Which lines in the rows below contain the string "skArc"? Report each of them in full.

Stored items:

◆ ◆ ◆ ◆ ◆

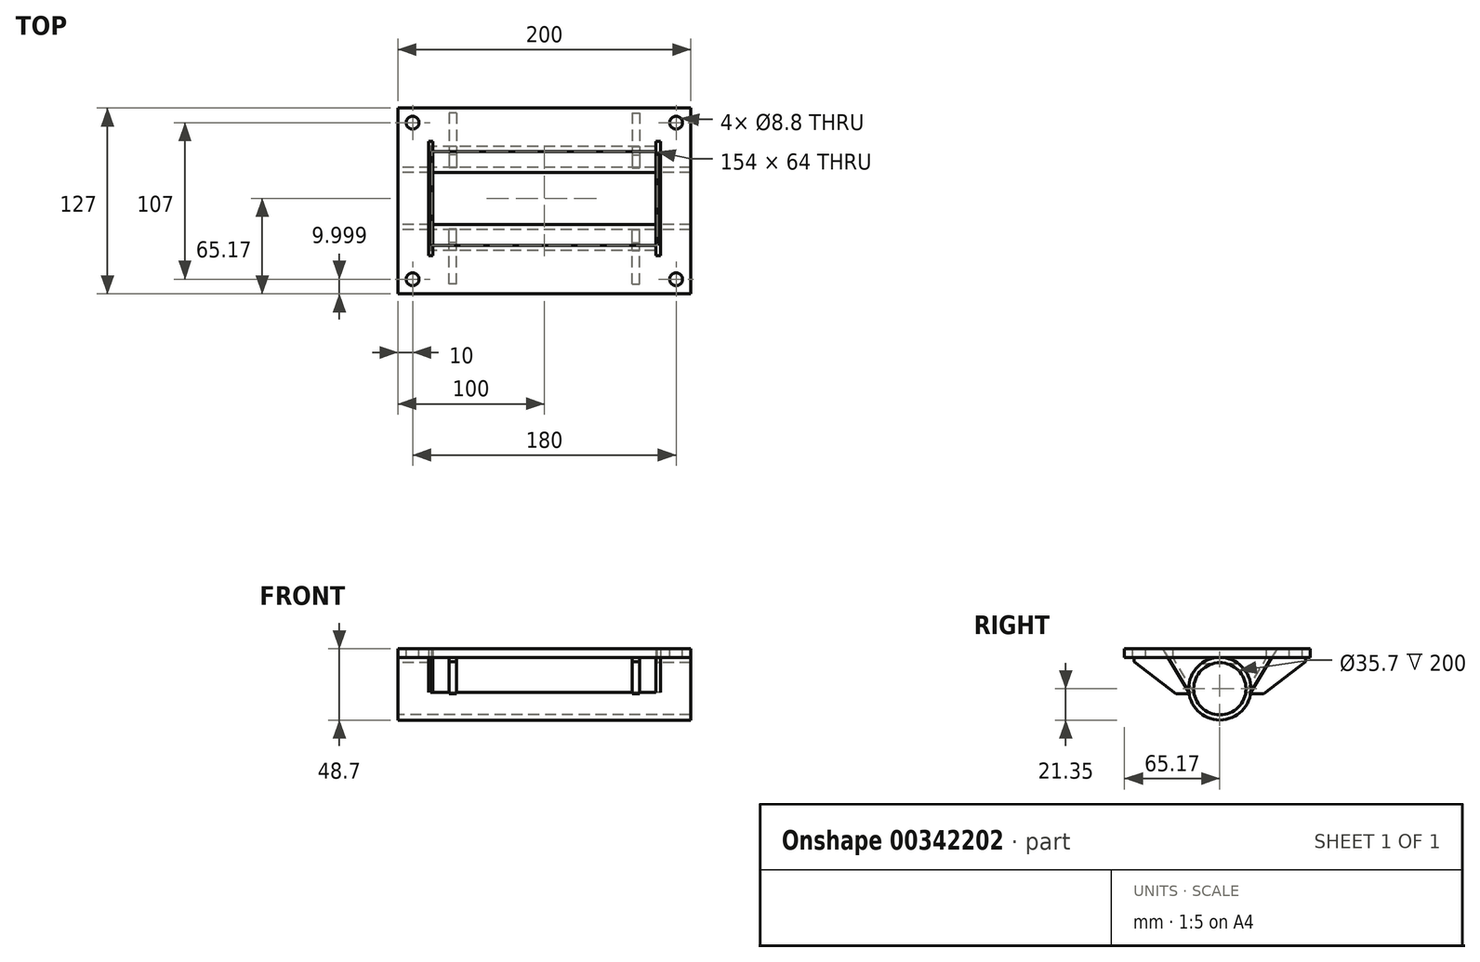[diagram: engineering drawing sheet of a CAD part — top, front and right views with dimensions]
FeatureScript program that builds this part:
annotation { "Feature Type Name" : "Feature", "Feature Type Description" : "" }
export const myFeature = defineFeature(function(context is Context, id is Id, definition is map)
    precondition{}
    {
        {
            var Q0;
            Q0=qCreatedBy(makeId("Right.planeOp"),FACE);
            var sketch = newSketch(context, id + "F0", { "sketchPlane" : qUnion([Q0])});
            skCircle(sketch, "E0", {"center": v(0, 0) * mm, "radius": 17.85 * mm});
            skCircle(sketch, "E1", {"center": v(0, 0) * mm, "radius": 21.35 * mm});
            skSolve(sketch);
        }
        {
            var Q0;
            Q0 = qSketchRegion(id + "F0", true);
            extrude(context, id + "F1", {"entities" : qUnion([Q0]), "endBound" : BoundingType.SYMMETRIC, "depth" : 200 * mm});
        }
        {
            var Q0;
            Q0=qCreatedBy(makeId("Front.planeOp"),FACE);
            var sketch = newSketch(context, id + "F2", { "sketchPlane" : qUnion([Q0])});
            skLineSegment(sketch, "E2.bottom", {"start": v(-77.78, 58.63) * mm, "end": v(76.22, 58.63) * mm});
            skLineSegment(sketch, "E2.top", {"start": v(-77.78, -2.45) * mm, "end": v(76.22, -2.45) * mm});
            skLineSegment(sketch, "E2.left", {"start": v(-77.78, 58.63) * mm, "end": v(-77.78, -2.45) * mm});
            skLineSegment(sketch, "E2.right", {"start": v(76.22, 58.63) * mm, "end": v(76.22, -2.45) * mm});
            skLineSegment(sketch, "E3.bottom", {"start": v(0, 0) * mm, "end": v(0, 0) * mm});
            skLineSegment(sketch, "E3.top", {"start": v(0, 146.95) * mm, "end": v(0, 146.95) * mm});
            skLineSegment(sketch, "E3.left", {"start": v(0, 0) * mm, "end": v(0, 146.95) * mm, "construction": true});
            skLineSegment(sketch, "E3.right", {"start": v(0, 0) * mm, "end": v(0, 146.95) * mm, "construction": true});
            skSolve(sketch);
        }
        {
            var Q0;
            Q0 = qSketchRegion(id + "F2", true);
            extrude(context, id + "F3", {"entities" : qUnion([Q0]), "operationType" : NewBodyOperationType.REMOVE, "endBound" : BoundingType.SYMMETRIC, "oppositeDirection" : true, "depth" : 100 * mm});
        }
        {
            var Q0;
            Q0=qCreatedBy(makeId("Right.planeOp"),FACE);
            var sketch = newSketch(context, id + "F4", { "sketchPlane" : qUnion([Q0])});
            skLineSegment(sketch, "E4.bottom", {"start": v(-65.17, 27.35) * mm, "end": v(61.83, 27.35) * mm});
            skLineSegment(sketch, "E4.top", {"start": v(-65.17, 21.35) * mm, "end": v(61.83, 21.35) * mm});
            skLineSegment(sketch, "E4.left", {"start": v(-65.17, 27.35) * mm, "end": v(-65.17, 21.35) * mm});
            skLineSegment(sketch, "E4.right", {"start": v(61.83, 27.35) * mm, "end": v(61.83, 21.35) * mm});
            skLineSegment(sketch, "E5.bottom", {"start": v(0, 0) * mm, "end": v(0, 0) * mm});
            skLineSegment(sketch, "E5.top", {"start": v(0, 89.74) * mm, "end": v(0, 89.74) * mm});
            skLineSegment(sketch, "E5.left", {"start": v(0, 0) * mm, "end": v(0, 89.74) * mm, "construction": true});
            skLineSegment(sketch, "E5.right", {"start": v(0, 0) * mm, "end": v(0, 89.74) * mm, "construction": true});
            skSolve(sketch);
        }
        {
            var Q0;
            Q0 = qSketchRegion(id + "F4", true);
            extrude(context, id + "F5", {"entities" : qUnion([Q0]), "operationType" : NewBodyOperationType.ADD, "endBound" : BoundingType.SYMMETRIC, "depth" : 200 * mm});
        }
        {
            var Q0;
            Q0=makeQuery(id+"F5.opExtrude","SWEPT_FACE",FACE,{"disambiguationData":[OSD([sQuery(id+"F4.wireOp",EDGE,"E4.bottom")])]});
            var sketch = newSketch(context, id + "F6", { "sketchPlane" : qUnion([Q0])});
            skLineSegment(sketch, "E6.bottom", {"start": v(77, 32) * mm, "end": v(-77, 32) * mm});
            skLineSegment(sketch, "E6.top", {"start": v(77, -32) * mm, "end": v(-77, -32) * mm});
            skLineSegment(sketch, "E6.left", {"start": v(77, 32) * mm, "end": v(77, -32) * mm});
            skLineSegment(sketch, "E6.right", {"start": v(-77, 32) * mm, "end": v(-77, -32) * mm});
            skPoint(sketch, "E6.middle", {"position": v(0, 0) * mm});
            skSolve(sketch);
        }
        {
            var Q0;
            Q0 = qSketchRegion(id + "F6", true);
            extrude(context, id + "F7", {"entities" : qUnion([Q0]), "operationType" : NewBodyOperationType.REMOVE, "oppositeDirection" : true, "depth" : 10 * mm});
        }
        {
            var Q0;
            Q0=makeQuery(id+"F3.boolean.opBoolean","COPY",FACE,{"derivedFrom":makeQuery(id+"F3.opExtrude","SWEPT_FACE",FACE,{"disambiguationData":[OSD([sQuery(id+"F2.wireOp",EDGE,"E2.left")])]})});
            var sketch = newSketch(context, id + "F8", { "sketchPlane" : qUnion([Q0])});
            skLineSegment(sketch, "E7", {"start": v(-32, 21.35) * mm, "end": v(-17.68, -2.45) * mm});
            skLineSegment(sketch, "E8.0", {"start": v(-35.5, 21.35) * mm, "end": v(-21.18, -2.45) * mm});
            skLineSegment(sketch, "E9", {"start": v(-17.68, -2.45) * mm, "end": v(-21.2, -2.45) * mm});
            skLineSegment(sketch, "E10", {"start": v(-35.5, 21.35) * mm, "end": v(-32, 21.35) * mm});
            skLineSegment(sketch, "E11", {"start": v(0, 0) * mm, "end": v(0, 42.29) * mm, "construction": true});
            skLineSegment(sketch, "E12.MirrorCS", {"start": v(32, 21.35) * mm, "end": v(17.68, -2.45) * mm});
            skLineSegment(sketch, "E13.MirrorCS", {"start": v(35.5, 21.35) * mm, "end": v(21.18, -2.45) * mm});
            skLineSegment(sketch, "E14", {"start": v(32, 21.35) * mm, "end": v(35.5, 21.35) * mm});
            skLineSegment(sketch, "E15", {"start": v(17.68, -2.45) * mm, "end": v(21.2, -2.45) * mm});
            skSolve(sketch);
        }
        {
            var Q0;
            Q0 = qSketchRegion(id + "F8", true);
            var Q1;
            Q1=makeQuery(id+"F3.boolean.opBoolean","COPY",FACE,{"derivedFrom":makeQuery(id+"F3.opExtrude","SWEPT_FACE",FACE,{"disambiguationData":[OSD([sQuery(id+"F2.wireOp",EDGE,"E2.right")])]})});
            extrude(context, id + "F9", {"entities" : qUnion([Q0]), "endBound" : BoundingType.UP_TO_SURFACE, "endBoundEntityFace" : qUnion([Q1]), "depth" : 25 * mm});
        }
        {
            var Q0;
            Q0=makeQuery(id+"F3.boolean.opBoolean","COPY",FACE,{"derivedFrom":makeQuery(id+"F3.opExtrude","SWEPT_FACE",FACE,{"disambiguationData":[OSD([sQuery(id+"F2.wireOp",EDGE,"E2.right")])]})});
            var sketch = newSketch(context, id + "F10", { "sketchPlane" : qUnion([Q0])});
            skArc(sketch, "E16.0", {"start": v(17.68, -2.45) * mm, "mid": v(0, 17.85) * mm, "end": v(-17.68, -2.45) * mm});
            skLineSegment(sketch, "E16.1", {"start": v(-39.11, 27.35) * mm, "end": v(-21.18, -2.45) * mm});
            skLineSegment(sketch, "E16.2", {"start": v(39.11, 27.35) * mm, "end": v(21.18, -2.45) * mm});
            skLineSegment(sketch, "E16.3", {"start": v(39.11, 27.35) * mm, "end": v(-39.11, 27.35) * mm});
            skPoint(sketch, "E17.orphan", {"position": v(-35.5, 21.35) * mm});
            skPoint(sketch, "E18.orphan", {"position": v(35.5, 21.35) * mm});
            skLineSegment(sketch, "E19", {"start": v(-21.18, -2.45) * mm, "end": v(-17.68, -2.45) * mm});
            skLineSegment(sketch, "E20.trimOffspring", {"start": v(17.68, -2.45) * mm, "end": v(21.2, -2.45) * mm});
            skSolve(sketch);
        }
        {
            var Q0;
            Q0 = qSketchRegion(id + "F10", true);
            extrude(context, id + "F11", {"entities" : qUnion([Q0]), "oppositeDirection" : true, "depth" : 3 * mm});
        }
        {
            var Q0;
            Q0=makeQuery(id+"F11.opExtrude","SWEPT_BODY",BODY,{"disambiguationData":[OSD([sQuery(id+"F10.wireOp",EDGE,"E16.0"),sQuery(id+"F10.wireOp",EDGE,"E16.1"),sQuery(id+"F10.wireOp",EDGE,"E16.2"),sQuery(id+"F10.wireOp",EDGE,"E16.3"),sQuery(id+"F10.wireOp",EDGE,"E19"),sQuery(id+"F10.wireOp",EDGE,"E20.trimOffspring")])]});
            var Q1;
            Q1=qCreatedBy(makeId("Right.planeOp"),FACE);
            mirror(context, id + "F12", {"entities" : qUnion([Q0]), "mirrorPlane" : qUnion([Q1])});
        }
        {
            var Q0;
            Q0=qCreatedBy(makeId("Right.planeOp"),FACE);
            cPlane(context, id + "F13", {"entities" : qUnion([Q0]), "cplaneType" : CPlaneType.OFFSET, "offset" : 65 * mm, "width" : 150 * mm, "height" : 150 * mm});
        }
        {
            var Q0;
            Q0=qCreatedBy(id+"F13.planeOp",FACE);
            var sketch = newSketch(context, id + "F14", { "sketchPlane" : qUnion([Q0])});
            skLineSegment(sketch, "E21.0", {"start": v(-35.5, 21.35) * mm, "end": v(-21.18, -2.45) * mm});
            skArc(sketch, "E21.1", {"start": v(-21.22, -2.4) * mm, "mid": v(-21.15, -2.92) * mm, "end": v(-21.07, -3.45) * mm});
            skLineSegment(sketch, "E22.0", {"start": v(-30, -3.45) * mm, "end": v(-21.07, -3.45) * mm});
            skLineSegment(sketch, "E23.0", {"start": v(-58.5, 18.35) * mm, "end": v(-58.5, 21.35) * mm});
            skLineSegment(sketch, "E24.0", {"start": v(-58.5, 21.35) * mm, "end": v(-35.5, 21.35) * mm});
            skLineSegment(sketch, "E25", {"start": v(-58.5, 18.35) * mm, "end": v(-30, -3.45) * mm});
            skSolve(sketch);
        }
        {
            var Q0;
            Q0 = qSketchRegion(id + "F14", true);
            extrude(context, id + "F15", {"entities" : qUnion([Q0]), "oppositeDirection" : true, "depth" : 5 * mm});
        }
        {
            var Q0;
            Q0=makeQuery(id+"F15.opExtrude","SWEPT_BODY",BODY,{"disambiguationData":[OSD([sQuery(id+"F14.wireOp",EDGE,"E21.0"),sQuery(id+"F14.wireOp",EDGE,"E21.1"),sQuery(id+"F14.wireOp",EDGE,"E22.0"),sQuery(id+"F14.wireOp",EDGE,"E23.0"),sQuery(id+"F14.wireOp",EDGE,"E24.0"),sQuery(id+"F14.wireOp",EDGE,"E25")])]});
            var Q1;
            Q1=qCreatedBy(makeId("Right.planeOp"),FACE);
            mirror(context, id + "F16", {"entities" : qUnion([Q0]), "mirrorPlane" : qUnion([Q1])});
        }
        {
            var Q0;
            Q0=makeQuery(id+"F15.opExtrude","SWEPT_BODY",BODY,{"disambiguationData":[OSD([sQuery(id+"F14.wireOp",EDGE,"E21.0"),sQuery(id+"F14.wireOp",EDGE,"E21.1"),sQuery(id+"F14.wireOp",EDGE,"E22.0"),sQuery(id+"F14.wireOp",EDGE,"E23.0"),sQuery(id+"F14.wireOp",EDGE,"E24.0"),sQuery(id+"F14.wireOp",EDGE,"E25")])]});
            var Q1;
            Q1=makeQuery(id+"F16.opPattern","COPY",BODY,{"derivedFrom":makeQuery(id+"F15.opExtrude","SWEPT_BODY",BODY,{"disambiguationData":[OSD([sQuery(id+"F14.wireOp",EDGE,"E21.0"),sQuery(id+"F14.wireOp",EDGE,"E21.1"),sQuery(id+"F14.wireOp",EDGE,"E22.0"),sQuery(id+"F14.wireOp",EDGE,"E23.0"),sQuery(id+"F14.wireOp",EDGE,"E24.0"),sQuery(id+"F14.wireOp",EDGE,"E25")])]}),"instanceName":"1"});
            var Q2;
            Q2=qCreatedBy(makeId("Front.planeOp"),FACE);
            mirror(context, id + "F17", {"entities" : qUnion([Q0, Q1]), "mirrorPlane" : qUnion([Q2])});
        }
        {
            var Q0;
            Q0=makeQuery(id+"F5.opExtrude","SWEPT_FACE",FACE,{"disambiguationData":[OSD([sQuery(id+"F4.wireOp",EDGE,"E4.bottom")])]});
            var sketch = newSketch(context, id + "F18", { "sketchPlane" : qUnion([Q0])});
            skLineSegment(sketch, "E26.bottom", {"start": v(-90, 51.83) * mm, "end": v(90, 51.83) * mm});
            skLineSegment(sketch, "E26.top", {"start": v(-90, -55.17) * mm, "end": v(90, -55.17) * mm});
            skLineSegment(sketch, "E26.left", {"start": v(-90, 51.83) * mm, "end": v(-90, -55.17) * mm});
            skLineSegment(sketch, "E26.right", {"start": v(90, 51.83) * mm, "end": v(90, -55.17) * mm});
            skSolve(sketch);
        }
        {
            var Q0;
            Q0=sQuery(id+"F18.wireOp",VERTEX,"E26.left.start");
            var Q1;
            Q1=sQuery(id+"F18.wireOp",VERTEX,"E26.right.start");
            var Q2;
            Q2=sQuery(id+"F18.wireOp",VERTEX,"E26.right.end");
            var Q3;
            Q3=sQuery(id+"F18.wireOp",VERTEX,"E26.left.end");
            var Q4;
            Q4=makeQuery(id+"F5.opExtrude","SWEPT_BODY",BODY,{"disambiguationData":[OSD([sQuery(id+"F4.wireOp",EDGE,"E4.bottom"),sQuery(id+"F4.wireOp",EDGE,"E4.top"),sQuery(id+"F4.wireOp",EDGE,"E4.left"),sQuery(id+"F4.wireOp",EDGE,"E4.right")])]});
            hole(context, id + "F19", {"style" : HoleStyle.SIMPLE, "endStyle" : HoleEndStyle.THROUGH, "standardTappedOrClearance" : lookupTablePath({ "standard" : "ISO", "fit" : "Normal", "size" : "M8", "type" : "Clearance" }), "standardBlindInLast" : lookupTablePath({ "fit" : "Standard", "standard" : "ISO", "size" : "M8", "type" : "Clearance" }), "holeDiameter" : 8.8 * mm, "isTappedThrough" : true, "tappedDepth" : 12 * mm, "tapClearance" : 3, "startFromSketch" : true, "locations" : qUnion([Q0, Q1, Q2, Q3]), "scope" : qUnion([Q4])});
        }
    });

◆ ◆ ◆ ◆ ◆

§ TASK RESPONSE:
            skArc(sketch, "E16.0", {"start": v(17.68, -2.45) * mm, "mid": v(0, 17.85) * mm, "end": v(-17.68, -2.45) * mm});
            skArc(sketch, "E21.1", {"start": v(-21.22, -2.4) * mm, "mid": v(-21.15, -2.92) * mm, "end": v(-21.07, -3.45) * mm});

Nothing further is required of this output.